NGS is complex, and workflows often differ among specialties and sequencing approaches. Despite advancements in guidance, practice, and technology, NGS validation remains challenging. The NGS QI generates resources that are written broadly enough to benefit an array of laboratories and methods. Limitations in regulatory authority often prevent the development of prescriptive guidance. Although NGS QI’s tools are applicable to most platforms and applications, the laboratories using each product may have additional quality assurance considerations. To keep up with evolving practices, the initiative conducts cyclic review and performs regular or ad hoc (if significant changes warrant) updates.
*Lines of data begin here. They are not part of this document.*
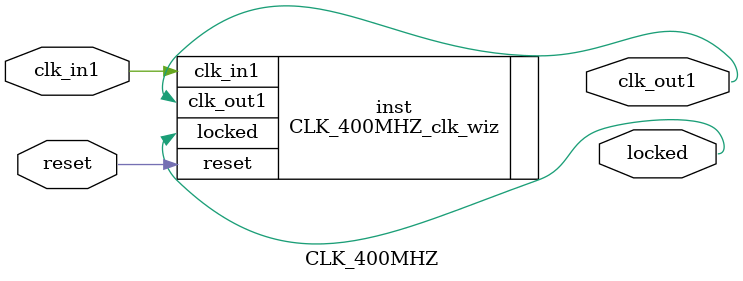
<source format=v>


`timescale 1ps/1ps

(* CORE_GENERATION_INFO = "CLK_400MHZ,clk_wiz_v5_4_3_0,{component_name=CLK_400MHZ,use_phase_alignment=true,use_min_o_jitter=false,use_max_i_jitter=false,use_dyn_phase_shift=false,use_inclk_switchover=false,use_dyn_reconfig=false,enable_axi=0,feedback_source=FDBK_AUTO,PRIMITIVE=MMCM,num_out_clk=1,clkin1_period=10.000,clkin2_period=10.000,use_power_down=false,use_reset=true,use_locked=true,use_inclk_stopped=false,feedback_type=SINGLE,CLOCK_MGR_TYPE=NA,manual_override=false}" *)

module CLK_400MHZ 
 (
  // Clock out ports
  output        clk_out1,
  // Status and control signals
  input         reset,
  output        locked,
 // Clock in ports
  input         clk_in1
 );

  CLK_400MHZ_clk_wiz inst
  (
  // Clock out ports  
  .clk_out1(clk_out1),
  // Status and control signals               
  .reset(reset), 
  .locked(locked),
 // Clock in ports
  .clk_in1(clk_in1)
  );

endmodule

</source>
However, the rapid pace of changes in policy and technology means that regular updates do not always resolve challenges. Although completing a method validation or revalidation is resource intensive, it is important that, once validated, the entire workflow is locked down. Evaluating technological advancements is necessary; the shifts in testing needs for patient populations, the evolving public-health applications, and the ability to modify sequencing workflows depend heavily on institutional practices and regulatory bodies (i.e., local, state, federal, and accrediting organizations). Those factors indicate the need for bespoke practices among entities. On the path of creating high-quality, reproducible, and reliable results, obstacles will continuously arise. It is imperative to use a balanced review process to implement changes to sequencing workflows and stay current relative to the latest advancements, best practices, and regulatory requirements, which may not always align for practical implementation. As the pool of NGS QI’s users continues to grow (Figure 4), the initiative will continue adapting to needs by creating supporting documents and trainings focused on the application of the NGS QI documents, tools for emerging challenges (e.g., validation of machine learning algorithms, agnostic pathogen detection), curated databases, clinical decision tools, and frontline diagnostics for clinical and public health laboratories.
Mr. Cherney is part of the CDC’s Quality and Safety Systems Branch, Division of Laboratory Systems, Office of Laboratory Systems and Response, and is the project lead for the NGS QI. His research interests include the evaluation of next-generation sequencing platforms, rapid detection and genetic engineering, structural variation, and antimicrobial resistance.